By Mike Ulmer
It’s all a misunderstanding, this thing between Baltimore pitcher Scott Erickson and his girlfriend, Lisa Ortiz.
Yes, Erickson did physically throw Ortez out of his apartment but “nothing happened,” he said yesterday.
“It was pretty much a situation where they (police) had to do something and it just got blown out of proportion. No harm done.”
Baltimore police demur. Something about their claim that he threw her onto the floor of an elevator.
Scott Erickson is wrong. There is plenty of harm done.
The treatment of women by athletes is the biggest epidemic troubling professional sports.
Worse than drugs. Worse than gambling. Worse than steroids.
You can make an argument that drug abuse and gambling are victimless crimes, or at least, that harm is limited to the athlete himself. Not so for violence against women.

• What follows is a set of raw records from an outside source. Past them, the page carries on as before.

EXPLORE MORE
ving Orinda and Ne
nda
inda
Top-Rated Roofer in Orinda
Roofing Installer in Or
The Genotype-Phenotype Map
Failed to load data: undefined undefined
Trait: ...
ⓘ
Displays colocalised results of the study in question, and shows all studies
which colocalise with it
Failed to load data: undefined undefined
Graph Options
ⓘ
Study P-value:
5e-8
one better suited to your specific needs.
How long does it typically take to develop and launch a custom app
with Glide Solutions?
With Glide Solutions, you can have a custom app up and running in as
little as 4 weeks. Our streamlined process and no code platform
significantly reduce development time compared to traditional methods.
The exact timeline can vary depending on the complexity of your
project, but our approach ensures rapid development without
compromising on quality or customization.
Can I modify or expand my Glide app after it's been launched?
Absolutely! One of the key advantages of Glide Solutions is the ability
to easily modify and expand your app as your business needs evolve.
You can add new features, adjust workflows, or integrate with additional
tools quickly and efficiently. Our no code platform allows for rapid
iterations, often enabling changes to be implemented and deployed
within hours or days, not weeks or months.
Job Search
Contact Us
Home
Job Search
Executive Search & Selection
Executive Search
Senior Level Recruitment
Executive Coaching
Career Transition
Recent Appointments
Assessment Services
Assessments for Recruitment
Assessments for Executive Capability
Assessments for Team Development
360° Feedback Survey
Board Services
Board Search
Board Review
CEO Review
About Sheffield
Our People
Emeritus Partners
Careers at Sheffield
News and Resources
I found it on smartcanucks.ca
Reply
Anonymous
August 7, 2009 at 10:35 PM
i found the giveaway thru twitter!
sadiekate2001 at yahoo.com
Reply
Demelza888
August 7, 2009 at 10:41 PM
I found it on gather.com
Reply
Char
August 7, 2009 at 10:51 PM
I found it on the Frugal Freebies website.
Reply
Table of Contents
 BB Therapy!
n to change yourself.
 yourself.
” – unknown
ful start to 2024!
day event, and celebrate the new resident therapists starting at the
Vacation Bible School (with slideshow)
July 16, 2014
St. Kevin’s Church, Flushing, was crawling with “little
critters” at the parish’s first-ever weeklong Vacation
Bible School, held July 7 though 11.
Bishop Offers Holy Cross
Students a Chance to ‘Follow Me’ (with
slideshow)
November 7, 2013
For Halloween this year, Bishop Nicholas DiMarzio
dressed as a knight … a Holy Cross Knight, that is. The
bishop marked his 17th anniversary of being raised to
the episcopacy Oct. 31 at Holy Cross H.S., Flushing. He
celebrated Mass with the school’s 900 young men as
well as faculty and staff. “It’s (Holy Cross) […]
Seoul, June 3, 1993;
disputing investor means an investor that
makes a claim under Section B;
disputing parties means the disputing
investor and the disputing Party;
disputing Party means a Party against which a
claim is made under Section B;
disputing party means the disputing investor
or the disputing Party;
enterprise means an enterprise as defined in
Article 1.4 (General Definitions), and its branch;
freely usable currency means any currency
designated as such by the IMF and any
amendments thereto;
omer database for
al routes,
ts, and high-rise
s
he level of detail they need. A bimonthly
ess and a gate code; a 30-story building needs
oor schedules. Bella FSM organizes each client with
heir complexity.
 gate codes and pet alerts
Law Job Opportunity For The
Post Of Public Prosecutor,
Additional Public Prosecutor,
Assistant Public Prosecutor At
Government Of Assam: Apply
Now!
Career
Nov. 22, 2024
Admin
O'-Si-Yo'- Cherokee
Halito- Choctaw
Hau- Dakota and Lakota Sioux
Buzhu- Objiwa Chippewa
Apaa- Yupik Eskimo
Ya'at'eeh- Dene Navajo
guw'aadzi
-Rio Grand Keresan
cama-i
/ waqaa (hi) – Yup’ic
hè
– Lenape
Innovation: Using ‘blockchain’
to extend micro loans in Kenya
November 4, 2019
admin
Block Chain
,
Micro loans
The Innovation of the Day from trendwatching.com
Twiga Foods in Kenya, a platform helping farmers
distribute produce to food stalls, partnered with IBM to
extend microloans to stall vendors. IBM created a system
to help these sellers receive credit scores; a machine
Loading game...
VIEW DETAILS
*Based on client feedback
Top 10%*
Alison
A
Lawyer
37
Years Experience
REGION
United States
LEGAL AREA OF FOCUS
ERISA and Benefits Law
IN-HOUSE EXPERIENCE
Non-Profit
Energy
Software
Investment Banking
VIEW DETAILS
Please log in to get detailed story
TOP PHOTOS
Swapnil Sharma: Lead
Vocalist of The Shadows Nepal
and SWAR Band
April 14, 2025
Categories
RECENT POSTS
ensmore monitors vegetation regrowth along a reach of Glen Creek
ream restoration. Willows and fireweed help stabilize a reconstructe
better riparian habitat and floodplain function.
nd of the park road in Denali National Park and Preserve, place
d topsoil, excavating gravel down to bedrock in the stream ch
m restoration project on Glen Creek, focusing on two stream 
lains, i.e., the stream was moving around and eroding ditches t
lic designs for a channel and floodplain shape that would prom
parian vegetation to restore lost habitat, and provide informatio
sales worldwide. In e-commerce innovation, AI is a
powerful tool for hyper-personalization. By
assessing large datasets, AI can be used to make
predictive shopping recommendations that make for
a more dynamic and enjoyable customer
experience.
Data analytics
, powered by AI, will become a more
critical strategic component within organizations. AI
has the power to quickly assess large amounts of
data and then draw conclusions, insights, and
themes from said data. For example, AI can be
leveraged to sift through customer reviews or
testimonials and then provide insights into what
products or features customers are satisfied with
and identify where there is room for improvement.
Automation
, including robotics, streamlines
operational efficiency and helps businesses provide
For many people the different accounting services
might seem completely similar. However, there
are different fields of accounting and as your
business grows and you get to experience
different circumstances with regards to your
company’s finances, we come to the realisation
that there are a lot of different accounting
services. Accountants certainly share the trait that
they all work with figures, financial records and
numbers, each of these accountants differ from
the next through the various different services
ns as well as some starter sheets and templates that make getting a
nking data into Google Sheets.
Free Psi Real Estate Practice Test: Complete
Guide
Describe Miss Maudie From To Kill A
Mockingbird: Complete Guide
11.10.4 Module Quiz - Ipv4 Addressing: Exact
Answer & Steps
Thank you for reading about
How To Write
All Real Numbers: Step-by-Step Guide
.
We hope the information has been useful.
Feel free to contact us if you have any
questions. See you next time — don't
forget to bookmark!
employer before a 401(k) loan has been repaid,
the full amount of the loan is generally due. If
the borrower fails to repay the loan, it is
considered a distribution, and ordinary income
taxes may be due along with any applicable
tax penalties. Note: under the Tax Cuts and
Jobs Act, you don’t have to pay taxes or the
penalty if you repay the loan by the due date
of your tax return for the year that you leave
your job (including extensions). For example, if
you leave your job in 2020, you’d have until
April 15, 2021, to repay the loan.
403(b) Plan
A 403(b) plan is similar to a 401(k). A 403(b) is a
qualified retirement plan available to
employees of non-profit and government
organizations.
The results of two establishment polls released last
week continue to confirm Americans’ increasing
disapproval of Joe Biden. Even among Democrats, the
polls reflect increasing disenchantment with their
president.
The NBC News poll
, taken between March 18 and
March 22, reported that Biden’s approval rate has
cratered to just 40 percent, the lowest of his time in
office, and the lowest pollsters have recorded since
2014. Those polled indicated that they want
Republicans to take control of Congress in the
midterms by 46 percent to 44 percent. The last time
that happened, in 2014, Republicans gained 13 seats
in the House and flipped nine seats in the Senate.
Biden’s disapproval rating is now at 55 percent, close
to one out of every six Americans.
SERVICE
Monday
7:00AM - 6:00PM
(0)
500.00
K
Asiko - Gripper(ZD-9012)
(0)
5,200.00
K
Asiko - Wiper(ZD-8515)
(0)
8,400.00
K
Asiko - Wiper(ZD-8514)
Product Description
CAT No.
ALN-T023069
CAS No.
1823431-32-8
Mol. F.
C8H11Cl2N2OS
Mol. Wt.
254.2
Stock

For all the macho postering favoured by the athletics industry, one central truth has been obscured.
Men who hit women are cowards.
But somewhere, in the hail of misogynist rap music and “thrillers” in which women are randomly terrorized, we have been stripped of sensibility.
It’s time to get it back. And what better way than to come down — hard — on the figures whose every move is aped by impressionable young boys.
If indeed it is established that Allen Iverson physically threw his wife, Tawanna, out the front door of their home and then went searching for her with a gun, NBA commissioner David Stern has a conundrum far greater than the minor skirmish that surrounded claims of Michael Jordan’s gambling.
Stern has the power to suspend Iverson. He has the same option in dealing with Glenn Robinson of the Milwaukee Bucks, who was arrested after what police say was a violent confrontation with an ex-girlfriend.
Heavy suspensions are long past due.
Same deal with Erickson.
Professional sports has a shameful sliding scale of offences for the people who play for pay.
A book on the criminal lives of NFL players estimated that 21% of NFL players have been arrested. Not convicted, just arrested. Much of that damage has been inflicted on women.
NFL players, of course, set a new standard for the brutality of women thanks to Rae Carruth’s orchestrated murder of his pregnant girlfriend.
Among the NFL players accused of assaulting wives and girlfriends over the past decade: Harvey Martin (Dallas), Carwell Gardner (Buffalo), Mark Gastineau (New York Jets), Patrick Bates, (Atlanta), Erik Williams (Dallas), Andre Rison (Atlanta), Rod Smith (Denver) and Warren Moon (Minnesota), Likewise, baseball is well stocked thanks to Darryl Strawberry (Mets and Yankees), Pedro Astacio (Colorado), Wil Cordero (Boston), Jose Canseco (Oakland), Jose Mesa (Cleveland) and Armando Benitez (Mets).
Among those NBA players accused of beating women: Michael Cooper (Los Angeles Lakers), Roy Tarpley (Dallas), Olden Polynice (Detroit), Marcus Webb (Detroit), Leon Smith (Dallas) and Alvin Robertson (Toronto, among others).
Hockey has not been spared high profile cases. Patrick Roy drew headlines last year when police were called after a heated argument with his wife.
Prosecutors declined to charge then-Windsor Spitfires defenceman Ed Jovanovski after a sexual assault complaint in 1995.
Five years ago, Dallas Stars’ Todd Harvey and Grant Marshall had their sexual assault charges dropped.
In 1997, Sean and Leslie Burke agreed to family counselling after Burke pleaded guilty to misdemeanor assault.
Now, David Stern has a chance to strike a blow for common sense. Let’s hope he carries the ball.